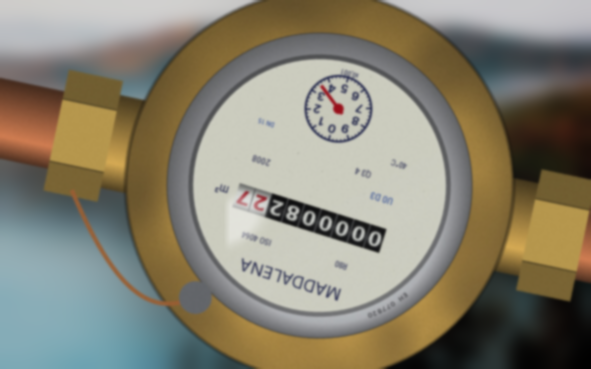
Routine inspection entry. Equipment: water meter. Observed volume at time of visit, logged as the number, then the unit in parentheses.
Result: 82.273 (m³)
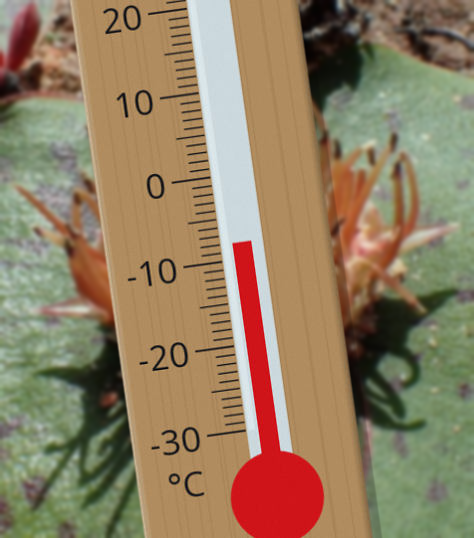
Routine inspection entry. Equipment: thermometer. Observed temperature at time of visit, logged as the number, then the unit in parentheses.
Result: -8 (°C)
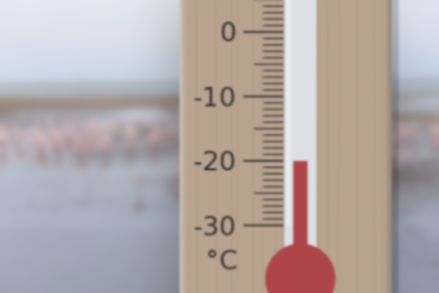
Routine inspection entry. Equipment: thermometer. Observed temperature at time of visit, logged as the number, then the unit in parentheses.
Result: -20 (°C)
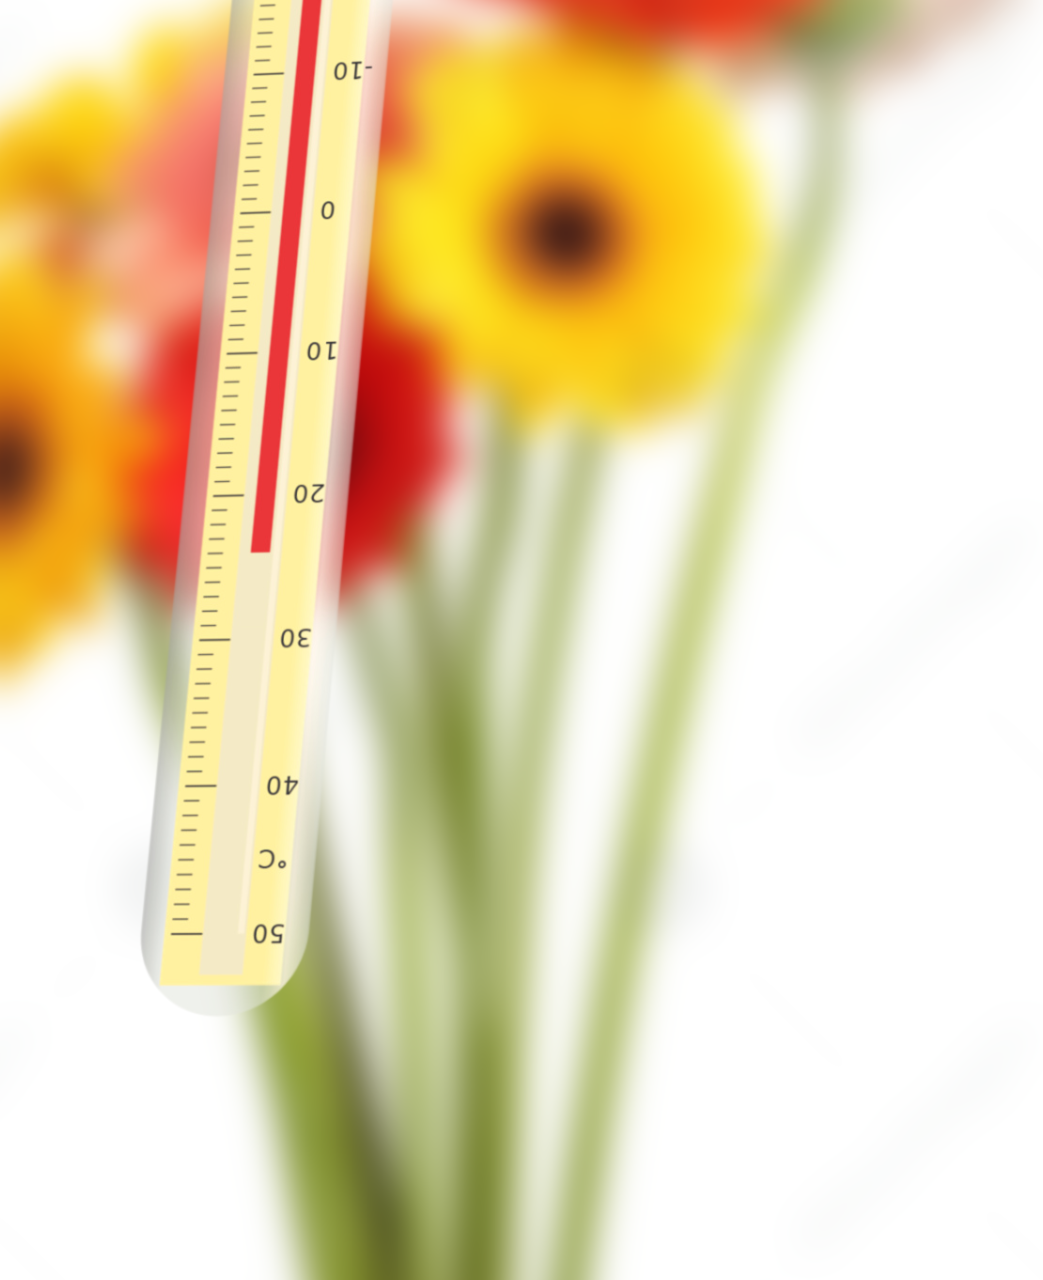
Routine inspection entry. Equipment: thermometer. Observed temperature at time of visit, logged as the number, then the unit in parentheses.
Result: 24 (°C)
= = = = =
Reformat every line of the listing above as a numbered list, leaving out blank lines and the pictures.

1. Routine inspection entry. Equipment: water meter. Observed volume at time of visit, logged as the number, then the unit in parentheses.
2. Result: 82.273 (m³)
3. Routine inspection entry. Equipment: thermometer. Observed temperature at time of visit, logged as the number, then the unit in parentheses.
4. Result: -8 (°C)
5. Routine inspection entry. Equipment: thermometer. Observed temperature at time of visit, logged as the number, then the unit in parentheses.
6. Result: -20 (°C)
7. Routine inspection entry. Equipment: thermometer. Observed temperature at time of visit, logged as the number, then the unit in parentheses.
8. Result: 24 (°C)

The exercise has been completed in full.